O pedido foi inicialmente negado pelo desembargador Henrique Veiga na sexta-feira (20), mas um despacho favorável foi concedido posteriormente por Flávio Humberto Pascarelli. Durante uma coletiva de imprensa, os membros da CPI informaram que pretendem recorrer da decisão e ressaltaram a importância da continuidade das investigações.

Capitão Carpê, relator da CPI, questionou abertamente: “a quem interessa barrar a CPI?” e destacou que a Câmara Municipal deve agir em prol da transparência e da moralidade pública. Ele afirmou: “Vamos tentar argumentar alguns pontos que foram questionados na decisão do Tribunal de Justiça, para que a gente possa dar continuidade.” Carpê também lembrou que a denúncia de pagamentos em dinheiro a um portal de notícias foi amplamente divulgada e envolve questões de interesse nacional.

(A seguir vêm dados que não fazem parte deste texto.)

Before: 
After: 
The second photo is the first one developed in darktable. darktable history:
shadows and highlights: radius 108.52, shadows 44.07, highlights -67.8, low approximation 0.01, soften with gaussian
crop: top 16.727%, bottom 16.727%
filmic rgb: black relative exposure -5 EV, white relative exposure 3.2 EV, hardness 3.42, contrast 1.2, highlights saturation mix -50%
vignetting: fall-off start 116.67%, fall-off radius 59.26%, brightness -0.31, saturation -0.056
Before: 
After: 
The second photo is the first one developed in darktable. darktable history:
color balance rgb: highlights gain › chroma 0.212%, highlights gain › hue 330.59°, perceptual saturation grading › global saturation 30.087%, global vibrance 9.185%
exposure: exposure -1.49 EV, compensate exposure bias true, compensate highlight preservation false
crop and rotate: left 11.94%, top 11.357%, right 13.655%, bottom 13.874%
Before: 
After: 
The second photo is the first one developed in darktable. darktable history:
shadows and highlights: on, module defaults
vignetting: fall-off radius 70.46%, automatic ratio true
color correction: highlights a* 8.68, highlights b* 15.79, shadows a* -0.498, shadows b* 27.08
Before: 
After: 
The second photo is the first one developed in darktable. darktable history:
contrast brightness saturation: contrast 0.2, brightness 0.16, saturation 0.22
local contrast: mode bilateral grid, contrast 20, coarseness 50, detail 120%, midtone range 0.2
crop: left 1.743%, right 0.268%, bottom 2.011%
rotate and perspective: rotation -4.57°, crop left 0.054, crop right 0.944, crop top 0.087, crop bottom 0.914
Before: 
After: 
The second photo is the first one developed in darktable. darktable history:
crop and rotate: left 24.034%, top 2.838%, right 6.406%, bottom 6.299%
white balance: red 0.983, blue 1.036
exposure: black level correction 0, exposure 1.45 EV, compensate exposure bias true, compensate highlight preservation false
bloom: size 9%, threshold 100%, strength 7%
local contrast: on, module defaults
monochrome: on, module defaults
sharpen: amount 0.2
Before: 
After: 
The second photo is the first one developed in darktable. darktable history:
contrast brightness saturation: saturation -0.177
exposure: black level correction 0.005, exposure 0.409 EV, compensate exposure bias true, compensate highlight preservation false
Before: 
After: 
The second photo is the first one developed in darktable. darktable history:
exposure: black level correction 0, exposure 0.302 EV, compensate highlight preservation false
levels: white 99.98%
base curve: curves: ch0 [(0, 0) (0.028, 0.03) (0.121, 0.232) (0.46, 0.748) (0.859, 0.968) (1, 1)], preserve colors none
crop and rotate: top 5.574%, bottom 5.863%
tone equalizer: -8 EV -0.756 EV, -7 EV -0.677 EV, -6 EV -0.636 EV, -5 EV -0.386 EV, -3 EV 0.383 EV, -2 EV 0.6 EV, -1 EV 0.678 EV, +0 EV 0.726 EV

O vereador Lissandro Breval (Progressistas) afirmou que “Por que tanto medo das CPIs? Toda a cidade ficou sabendo desse possível pagamento dentro da Secretaria de Comunicação.” Ele ressaltou a urgência das investigações em função da gravidade das alegações.

A origem da investigação remonta a um vídeo do portal Metrópoles, que alega mostrar transações em dinheiro realizadas na Secretaria Municipal de Comunicação (Semcom). O requerimento 5.107/2024 aponta que esses atos podem indicar “improbidade administrativa e possível desvio de verbas públicas”.

Os vereadores afirmaram que irão buscar alternativas legais para assegurar o prosseguimento das investigações, reafirmando seu compromisso com a responsabilidade e a transparência na gestão pública.